O objetivo é terminar o tratamento com hábitos mais sólidos e com um ambiente alimentar que diminua a probabilidade de recaída, mesmo quando o apetite volta a aumentar.
Correção de curto prazo ou tratamento para toda a vida?
Uma tensão pouco discutida prende-se com o custo e a duração. Se interromper o fármaco leva, na maioria dos casos, ao reganho de peso, a lógica empurra para utilização prolongada - ou até indefinida - tal como acontece com medicamentos para a hipertensão.
Para doentes com mais recursos ou sistemas privados, isso pode ser exequível. Para serviços públicos sob pressão e para quem paga do próprio bolso, injeções para toda a vida levantam problemas financeiros e éticos relevantes.
"A pergunta central está a mudar de “funciona?” para “durante quanto tempo conseguimos - e devemos - manter o tratamento?”."
O que devem saber os doentes que ponderam estas injeções
Para quem está a considerar iniciar estes medicamentos, gerir expectativas é tão importante como discutir doses. Um cenário realista pode ser este: as injeções podem facilitar a perda de peso durante algum tempo, mas o organismo tende a tentar regressar ao seu ponto de equilíbrio anterior quando são retiradas.
Isso não significa que não tenham valor. Podem ajudar pessoas com obesidade grave ou diabetes tipo 2 a reduzir riscos, ganhar mobilidade e ganhar tempo para alterar rotinas e o contexto em que vivem.
Há também efeitos adversos a ponderar: náuseas, vómitos e diarreia são frequentes no início; preocupações mais raras incluem pancreatite e problemas da vesícula biliar. A vigilância médica regular é indispensável.
Alguns conceitos essenciais, explicados
Dois termos aparecem repetidamente neste debate. O primeiro é “dieta ioiô”: ciclos repetidos de perda e recuperação de peso. Alguns estudos sugerem que este padrão pode piorar a saúde metabólica ao longo do tempo, tornando mais difícil emagrecer no futuro.
O segundo é “saúde cardiometabólica”. Este termo engloba fatores de risco como pressão arterial, glicemia, colesterol e perímetro da cintura. Os fármacos GLP-1 podem melhorar estes indicadores enquanto a pessoa está medicada, mas os novos dados mostram que os ganhos diminuem quando as injeções param, a menos que mudanças no estilo de vida ou outros tratamentos ocupem esse lugar.

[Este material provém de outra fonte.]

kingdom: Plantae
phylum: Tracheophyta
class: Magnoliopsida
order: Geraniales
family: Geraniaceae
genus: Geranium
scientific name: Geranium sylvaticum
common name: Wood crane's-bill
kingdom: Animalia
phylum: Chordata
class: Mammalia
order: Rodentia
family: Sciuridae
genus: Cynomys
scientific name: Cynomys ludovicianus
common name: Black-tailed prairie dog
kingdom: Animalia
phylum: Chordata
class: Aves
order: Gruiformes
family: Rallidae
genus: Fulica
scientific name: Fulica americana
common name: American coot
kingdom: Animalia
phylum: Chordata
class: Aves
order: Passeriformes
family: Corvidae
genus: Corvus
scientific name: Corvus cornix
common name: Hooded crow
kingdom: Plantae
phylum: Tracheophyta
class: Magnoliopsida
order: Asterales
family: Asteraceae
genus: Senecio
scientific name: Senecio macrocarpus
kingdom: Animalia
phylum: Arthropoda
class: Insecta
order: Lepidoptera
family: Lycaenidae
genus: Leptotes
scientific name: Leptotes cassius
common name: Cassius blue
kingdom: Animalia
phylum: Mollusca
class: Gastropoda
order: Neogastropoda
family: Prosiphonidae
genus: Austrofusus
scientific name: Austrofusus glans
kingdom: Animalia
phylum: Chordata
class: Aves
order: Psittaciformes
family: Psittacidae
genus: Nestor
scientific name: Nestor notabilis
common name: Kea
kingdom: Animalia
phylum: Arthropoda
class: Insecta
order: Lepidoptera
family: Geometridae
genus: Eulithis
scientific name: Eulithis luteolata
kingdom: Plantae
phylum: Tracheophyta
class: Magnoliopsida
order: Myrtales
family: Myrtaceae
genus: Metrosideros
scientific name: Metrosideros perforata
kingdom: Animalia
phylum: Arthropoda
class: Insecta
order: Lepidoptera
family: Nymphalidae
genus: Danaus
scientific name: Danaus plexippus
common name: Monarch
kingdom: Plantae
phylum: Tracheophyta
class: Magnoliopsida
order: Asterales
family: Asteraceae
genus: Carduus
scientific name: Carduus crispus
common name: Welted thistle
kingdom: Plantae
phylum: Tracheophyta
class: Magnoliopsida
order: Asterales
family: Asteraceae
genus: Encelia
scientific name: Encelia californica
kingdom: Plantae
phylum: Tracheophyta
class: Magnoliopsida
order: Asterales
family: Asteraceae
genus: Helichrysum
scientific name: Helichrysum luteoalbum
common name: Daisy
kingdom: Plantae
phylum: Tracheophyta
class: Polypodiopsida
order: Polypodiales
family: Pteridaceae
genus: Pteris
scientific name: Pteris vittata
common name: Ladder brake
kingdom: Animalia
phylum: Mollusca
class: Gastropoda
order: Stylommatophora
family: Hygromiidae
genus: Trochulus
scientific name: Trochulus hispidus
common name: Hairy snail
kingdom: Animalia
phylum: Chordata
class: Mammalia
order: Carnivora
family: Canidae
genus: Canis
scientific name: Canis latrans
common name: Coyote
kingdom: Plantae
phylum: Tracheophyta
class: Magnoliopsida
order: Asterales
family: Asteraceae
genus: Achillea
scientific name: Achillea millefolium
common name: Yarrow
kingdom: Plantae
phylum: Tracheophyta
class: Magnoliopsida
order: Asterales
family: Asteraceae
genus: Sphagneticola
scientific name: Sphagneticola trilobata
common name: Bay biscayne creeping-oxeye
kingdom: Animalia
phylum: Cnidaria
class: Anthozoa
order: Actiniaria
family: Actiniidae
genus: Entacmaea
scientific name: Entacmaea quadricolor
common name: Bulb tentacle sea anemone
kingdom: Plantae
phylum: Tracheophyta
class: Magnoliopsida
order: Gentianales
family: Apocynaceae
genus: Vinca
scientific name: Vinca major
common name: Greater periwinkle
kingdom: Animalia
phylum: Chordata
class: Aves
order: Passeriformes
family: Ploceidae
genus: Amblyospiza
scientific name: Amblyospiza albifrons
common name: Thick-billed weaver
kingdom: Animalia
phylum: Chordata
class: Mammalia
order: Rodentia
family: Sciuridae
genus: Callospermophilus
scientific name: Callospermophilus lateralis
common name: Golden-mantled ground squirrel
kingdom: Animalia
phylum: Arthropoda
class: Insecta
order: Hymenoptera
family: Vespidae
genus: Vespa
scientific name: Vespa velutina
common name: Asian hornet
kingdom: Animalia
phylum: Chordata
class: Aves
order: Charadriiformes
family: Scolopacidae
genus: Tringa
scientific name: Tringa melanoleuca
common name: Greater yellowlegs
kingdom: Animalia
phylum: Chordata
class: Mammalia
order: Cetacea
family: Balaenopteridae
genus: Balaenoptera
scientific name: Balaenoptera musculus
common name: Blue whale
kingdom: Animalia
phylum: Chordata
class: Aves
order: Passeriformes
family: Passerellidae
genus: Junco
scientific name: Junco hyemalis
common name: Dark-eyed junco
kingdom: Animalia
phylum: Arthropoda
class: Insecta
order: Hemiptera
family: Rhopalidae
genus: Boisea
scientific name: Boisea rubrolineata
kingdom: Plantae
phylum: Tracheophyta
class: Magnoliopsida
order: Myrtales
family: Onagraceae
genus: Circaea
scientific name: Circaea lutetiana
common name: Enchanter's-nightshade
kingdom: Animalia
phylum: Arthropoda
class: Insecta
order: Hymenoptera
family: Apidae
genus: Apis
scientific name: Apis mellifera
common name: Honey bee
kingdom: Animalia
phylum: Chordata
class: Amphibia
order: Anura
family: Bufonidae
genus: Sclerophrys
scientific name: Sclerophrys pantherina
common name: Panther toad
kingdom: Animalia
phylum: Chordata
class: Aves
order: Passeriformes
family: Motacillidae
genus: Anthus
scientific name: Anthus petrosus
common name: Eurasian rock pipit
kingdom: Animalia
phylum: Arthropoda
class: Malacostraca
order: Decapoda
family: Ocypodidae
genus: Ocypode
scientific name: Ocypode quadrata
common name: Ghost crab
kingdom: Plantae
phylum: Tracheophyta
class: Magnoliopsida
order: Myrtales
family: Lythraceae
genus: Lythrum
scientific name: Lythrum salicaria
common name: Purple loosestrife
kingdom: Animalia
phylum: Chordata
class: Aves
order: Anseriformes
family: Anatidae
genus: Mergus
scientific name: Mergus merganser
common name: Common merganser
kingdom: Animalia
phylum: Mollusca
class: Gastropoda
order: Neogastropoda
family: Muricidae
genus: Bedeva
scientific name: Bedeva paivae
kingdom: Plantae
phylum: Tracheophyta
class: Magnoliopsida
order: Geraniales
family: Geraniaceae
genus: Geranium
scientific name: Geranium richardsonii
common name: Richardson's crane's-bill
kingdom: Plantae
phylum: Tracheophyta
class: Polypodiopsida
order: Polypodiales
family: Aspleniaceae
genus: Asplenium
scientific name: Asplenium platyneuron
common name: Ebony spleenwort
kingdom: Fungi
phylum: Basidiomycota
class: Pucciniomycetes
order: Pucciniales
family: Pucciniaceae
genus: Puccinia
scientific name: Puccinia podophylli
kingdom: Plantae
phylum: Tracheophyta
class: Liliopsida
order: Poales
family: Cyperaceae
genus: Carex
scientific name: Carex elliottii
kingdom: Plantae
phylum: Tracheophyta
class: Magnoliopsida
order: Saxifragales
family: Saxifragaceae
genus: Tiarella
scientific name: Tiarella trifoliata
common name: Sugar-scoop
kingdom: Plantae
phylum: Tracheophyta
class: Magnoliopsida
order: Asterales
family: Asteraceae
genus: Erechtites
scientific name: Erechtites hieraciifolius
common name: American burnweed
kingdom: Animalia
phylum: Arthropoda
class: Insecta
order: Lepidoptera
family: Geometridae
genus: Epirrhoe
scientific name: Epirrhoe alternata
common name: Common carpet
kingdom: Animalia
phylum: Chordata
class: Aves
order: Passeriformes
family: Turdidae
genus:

Imagine um doente a meio dos 40 anos, com obesidade e diabetes tipo 2 em fase inicial. Um ano com semaglutido, associado ao apoio de um nutricionista, permite-lhe perder 12 kg, reduzir a glicemia e começar a caminhar a passo rápido na maioria dos dias. Se depois suspender o fármaco mas mantiver as caminhadas e, em grande parte, a nova forma de comer, poderá ainda recuperar algum peso - mas provavelmente menos e mais devagar do que alguém que para as injeções e regressa de imediato aos hábitos anteriores.
A mensagem emergente dos investigadores não é abandonar as injeções para perda de peso, mas sim deixar de as tratar como uma solução isolada. Quando usadas como ferramenta dentro de uma mudança mais ampla - nos sistemas alimentares, nos cuidados de saúde e nas rotinas diárias - podem oferecer benefícios de saúde mais duradouros do que uma descida rápida na balança seguida do regresso ao padrão habitual de recuperação do peso.